The winds of the pandemic are changing – for better and for worse. Three viable vaccines now teeter on the brink of regulatory approval, which will pave the way for broad distribution by April or May. But until then, COVID-19 cases are skyrocketing across the U.S. and Europe, leaving much of the world with a light at the end of a treacherous tunnel. The supercomputing sector, meanwhile, is quickly pivoting to triage, with the massive COVID-19 HPC Consortium announcing a second phase specifically focusing on supporting patients over the next six months. With the hunt for therapeutics more of a focus now than ever, the Exscalate4CoV consortium is upping the ante with a behemoth 70 billion-molecule simulation of the virus aimed at finding ways to ameliorate the disease in infected patients.
The Exscalate4CoV consortium, formed in mid-February, is a public-private partnership that now includes 50 partners across seven European countries (Belgium, Germany, Italy, Poland, Spain, Sweden and Switzerland). The consortium is named for Exscalate, a “smart platform against pathogens” that is accompanied by a chemical library of half a billion molecules and which is provided by Italian pharmaceutical – and Exscalate4CoV leader – Dompé.
Three numbers are key to the new simulation: 70 billion molecules; 15 interaction sites; 60 hours. In the course of evaluating each of the molecules against each of the interaction sites, the consortium simulated over 1.07 trillion interactions in just two-and-a-half days: an average of nearly five million interactions per second.
Exscalate4CoV calls this “the most complex supercomputing simulation ever realized.” While that is a bold claim, the consortium provided a firmer comparison against simulations run on Summit earlier this year, claiming a 300-fold size increase and 500-fold speedup relative to those docking simulations.
The massive simulation used a pair of supercomputers: HPC5 (35.5 Linpack petaflops), operated by oil and gas firm Eni and standing as the most powerful publicly ranked industrial supercomputer in the world; and Marconi-100 (21.6 Linpack petaflops), operated by Italy’s Cineca.

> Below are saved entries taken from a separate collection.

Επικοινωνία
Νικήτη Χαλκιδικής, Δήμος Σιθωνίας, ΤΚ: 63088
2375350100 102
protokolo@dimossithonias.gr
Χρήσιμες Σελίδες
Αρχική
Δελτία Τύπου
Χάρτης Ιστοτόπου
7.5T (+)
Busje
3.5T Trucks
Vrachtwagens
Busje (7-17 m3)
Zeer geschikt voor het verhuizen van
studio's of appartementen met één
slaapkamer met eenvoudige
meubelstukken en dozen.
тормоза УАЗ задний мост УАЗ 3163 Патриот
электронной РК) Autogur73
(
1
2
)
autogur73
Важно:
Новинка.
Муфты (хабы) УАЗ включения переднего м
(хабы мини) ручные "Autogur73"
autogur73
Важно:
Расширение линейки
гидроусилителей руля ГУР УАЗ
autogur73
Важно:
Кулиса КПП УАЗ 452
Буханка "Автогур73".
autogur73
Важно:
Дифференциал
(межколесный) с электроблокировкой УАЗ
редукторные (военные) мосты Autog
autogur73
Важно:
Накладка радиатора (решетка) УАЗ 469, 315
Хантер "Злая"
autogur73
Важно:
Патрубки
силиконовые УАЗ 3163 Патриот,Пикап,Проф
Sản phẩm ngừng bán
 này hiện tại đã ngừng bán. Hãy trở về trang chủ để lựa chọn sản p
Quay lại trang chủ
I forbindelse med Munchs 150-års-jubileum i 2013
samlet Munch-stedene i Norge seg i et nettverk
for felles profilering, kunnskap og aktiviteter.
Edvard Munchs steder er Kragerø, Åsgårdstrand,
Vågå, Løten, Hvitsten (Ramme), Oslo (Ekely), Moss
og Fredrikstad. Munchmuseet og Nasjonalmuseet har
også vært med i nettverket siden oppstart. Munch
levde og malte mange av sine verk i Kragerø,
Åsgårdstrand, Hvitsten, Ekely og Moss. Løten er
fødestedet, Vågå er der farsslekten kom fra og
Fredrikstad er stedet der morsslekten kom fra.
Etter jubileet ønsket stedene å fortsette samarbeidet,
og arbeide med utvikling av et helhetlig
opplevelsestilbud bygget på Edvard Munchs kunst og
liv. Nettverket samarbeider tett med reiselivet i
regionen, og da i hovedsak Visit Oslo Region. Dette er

In accordance with its policies, the results of the simulation are open-access. Exscalate4CoV took the unusual step of releasing partial results of the simulation in real-time at this link, and the full results are now available at the broader Exscalate4CoV results portal. For its part, Exscalate4CoV has been analyzing the results with AI and advanced analytics through SAS Viya to identify the molecules with the best docking scores.
Exscalate4CoV’s research has led to the identification (and current clinical testing) of one pharmaceutical (raloxifene), in addition to the publication of 12 peer-reviewed articles and massive datasets from tens of thousands of experiments.